Whether it be yarn, fabric, wood, metal, plastic, clay, or even new plants for your garden, new materials can rekindle passion and provide inspiration for ongoing projects. Take the two hooks below:

I was privileged to win a wonderful handmade pen from Syzygy Pens in a Christmas contest. I asked about the material from which it was made and was sent to a web site that was completely new to me! Inside I found some marvelously magical materials, and my thoughts began to fly!

Last week I received my order, and oh what inspiration took hold! I made a profusion of new designs inspired by these phantasmagorical acrylics!

I own literally hundreds of miles of yarn, hundreds of yards of fabric, and hundreds of board-feet of wood, and while it may seem that I clearly have enough... sometimes it is beneficial to buy that sparkling something that winks at you in the store... that material that combines real coffee beans with acrylic and smells delicious... and that rosewood that can't help but jump in the car and excitedly ask "are we home yet?"

I try to be on-top of new technologies, especially where tools are concerned -- I use only the best. Keeping on top of materials technology is important too -- new materials can take your work to the height of excitement!

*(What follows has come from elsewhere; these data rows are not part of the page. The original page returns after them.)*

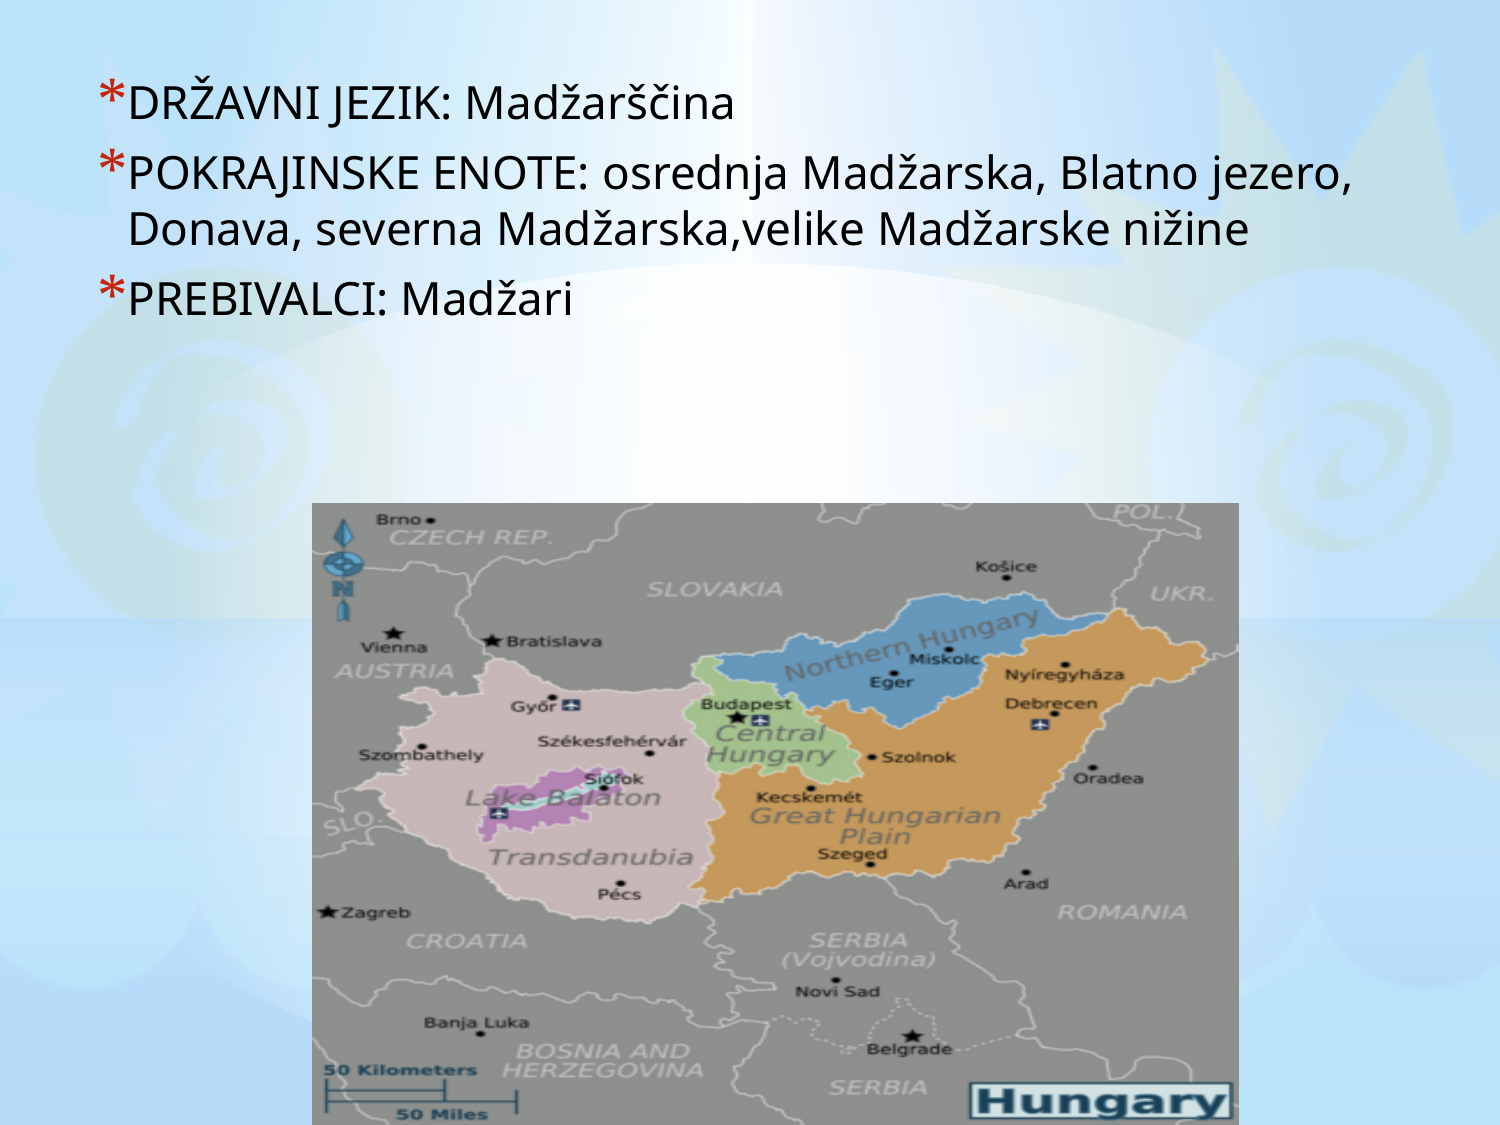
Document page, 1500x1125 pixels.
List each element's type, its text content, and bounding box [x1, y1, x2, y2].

picture [312, 503, 1239, 1125]
list DRŽAVNI JEZIK: Madžarščina POKRAJINSKE ENOTE: osrednja Madžarska, Blatno jezero, Donava, severna Madžarska,velike Madžarske nižine PREBIVALCI: Madžari [75, 66, 1425, 1059]
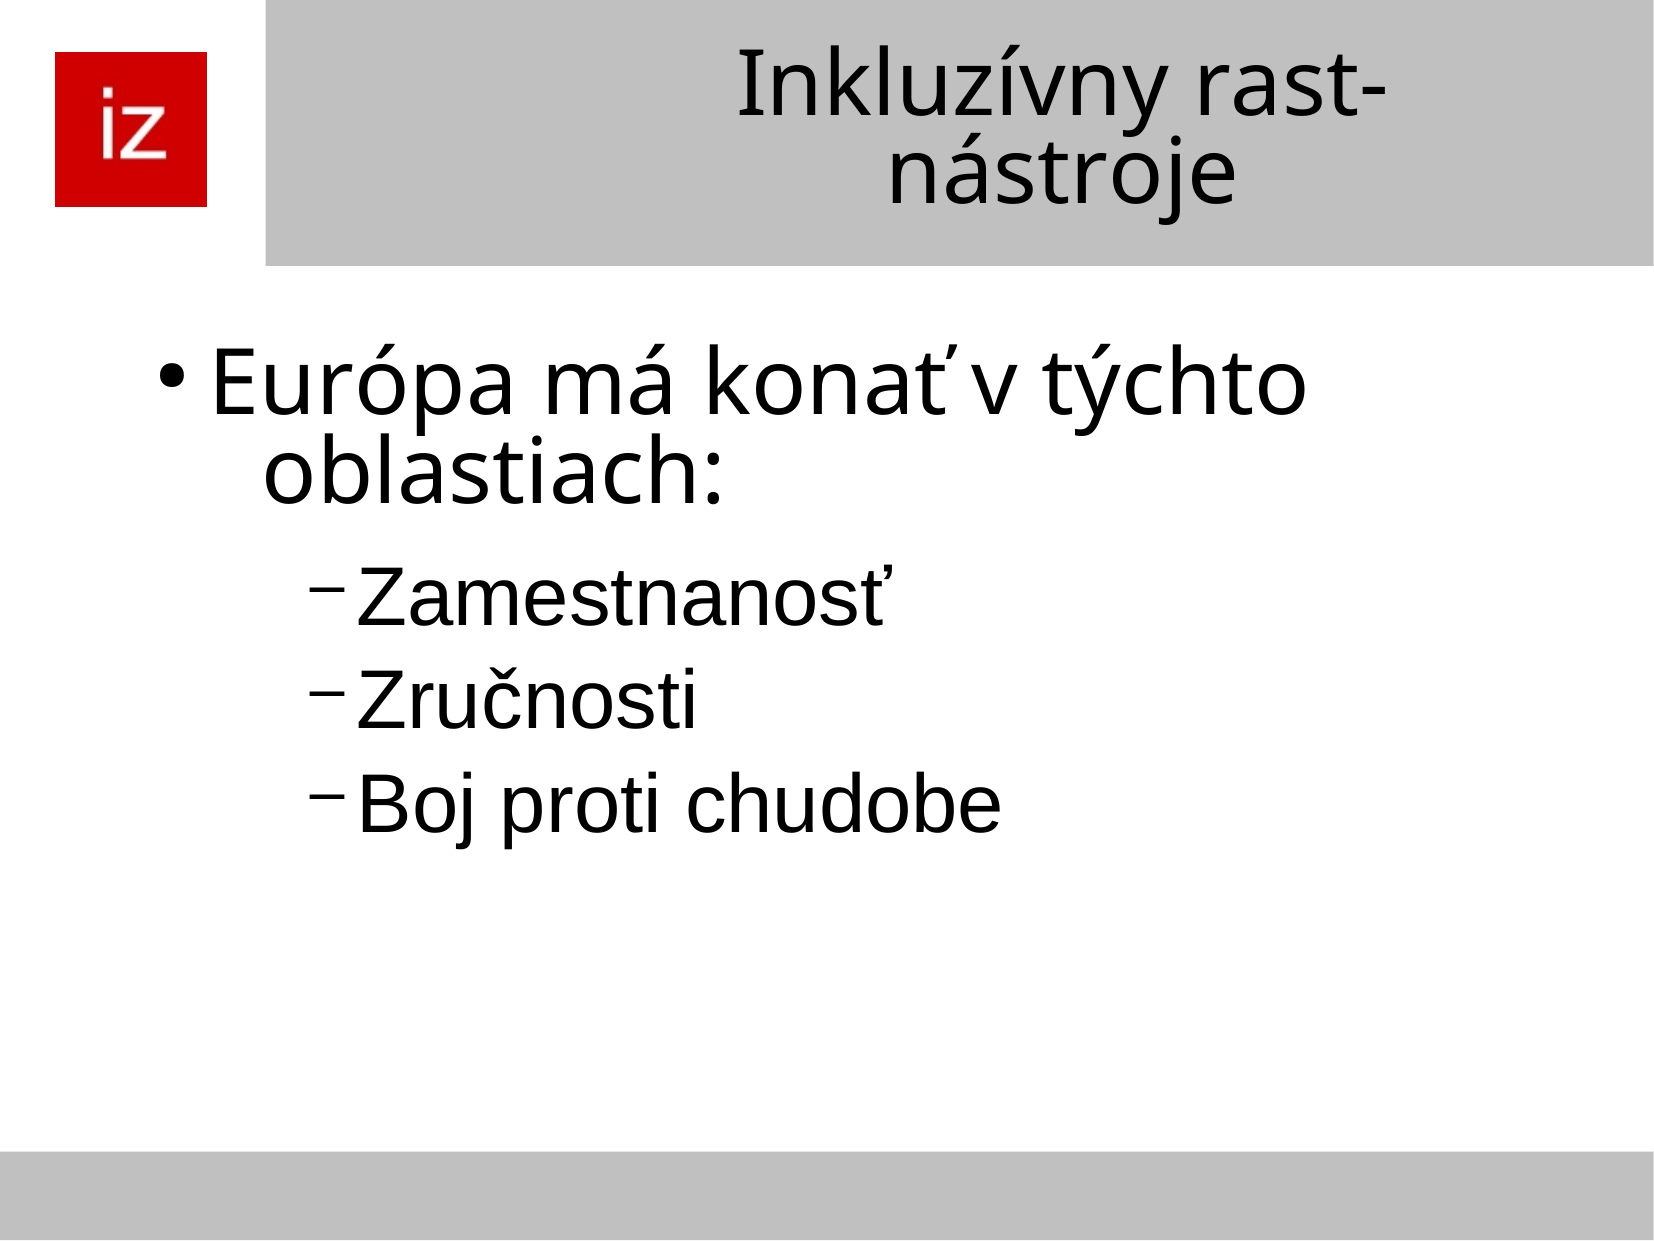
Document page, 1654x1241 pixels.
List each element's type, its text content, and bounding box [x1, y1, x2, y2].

picture [55, 52, 207, 207]
title Inkluzívny rast-nástroje [561, 29, 1565, 237]
list Európa má konať v týchto oblastiach: Zamestnanosť Zručnosti Boj proti chudobe [121, 344, 1533, 1126]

Adding an eyelash yarn to plain knit transforms "mundane" into "pizazz." Using exotic burls instead of straight-grained wood adds texture and life to a piece. The second hook from the top has a finial made of burl wood combined with acrylic material, allowing the plastic to flow into every nook and cranny. When turned, it produced a fantastic "river" that flows all the way to the top of the hook!

Keep looking for the newest, the most interesting. Remember the Free Form Fiber Artist's Credo: "You only need one skein." (Or one block of wood). Visit new web sites, explore the marvelous global community of the Internet, and search for what excites your imagination!